After the New York Times published a bombshell exposé on Harvey Weinstein, the press has been asking most actors about the scandal. Uma Thurman, who worked with Weinstein previously, was asked about the sexual misconduct problem in Hollywood. The video of her response quickly went viral.
“I don’t have a tidy soundbite for you," an emotional Thurman, who worked with Weinstein's production company on Quentin Tarantino's Kill Bill series and Pulp Fiction, told Access Hollywood. "Because I have learned — I am not a child and I have learned that when I’ve spoken in anger, I usually regret the way I express myself. So I’ve been waiting to feel less angry and when I’m ready, I’ll say what I have to say.”
It's hard not be in awe of Thurman's response, which is so poised and controlled, while also making it clear just how much this problem hits home for her.
"The controlled rage here is incredible," Lydia Polgreen, editor in chief of The Huffington Post, tweeted.
Thurman is not ready to talk about her own experiences, but she stands with any other women who has and there have been many. More than 90 women have accused Weinstein of sexual assault and harassment including Asia Argento, Gwyneth Paltrow, and Boardwalk Empire actress Paz De La Huerta, who is the latest women to accuse Weinstein of rape.
Many of those who have worked with Weinstein have also started to tell their stories, including Tarantino, who directed Thurman in Kill Bill and Pulp Fiction. He recently admitted he knew about Weinstein for years. With her answer, Thurman also implies that she has a story of her own to tell and she will tell it when she is ready, not before.

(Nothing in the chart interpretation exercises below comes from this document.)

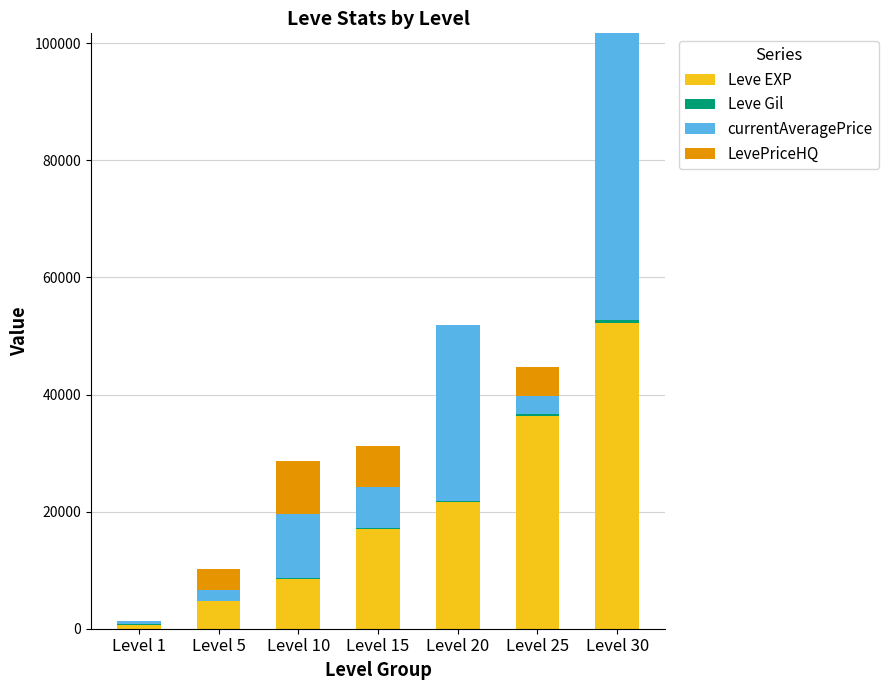

At which label does Leve EXP reach its peak?

Level 30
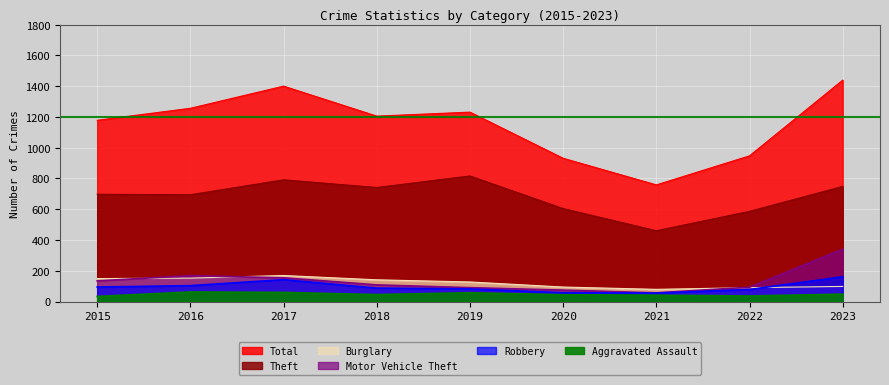

Which has a higher value, 2020 or 2015?

2015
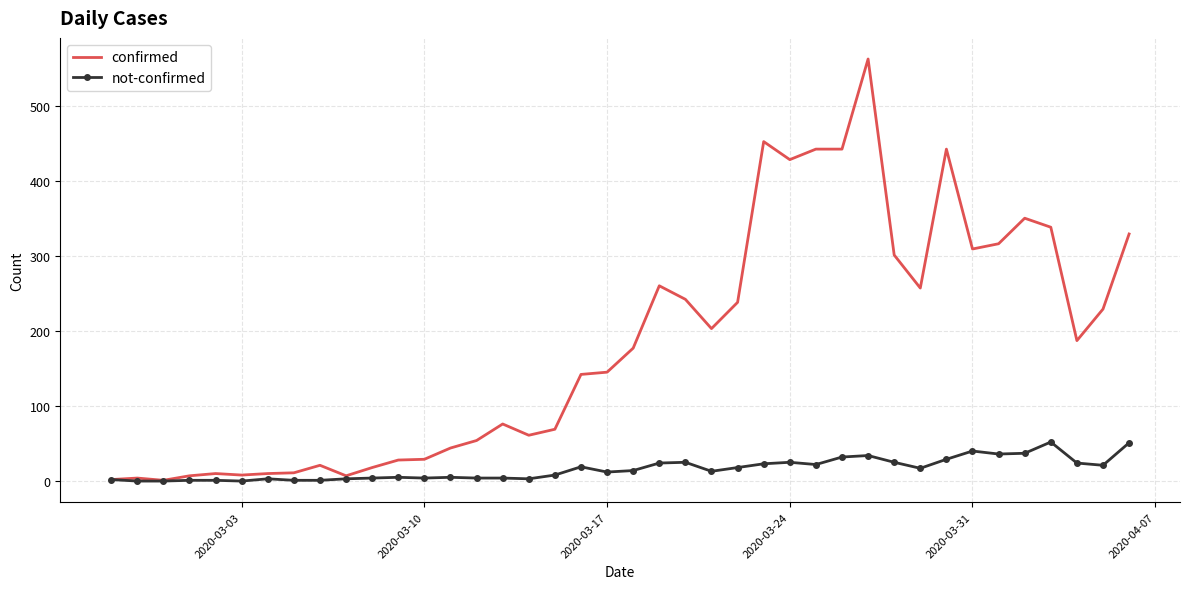

Rank the series by their average value, from highest to lowest.

confirmed, not-confirmed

"There’s a lot going in this response by
#UmaThurman," journalist Mikey Kay tweeted. "A lot of hurt. A lot anger. A lot of sadness. Goodness knows what she has experienced."
Thurman's reply to Access Hollywood's question also gets at how so many people are feeling: angry that in 2017 things like this are still happening not only in Hollywood, but everywhere. In this past year alone, powerful men like Bill O'Reilly, Uber's Travis Kalanick, and political journalist Mark Halperin have been taken down by sexual harassment accusations. This past week, female lawmakers talked about the harassment they've faced from their male colleagues leading Kirsten Gillibrand to propose new legislation that would overhaul the current way Congress handles sexual harassment allegations.
"So many women can relate to this rage because we've been hurt, abused and humiliated by men in power," one person tweeted in response to comedian Jen Kirman's "Me Too" tweet in solidarity with Thurman. "Not just in Hollywood, this is society."
When Thurman does tell her story, she has support from many including Argento who tweeted, "Dear
#UmaThurman may peace be with you and your soul. We need your strong voice, it truly is commanding."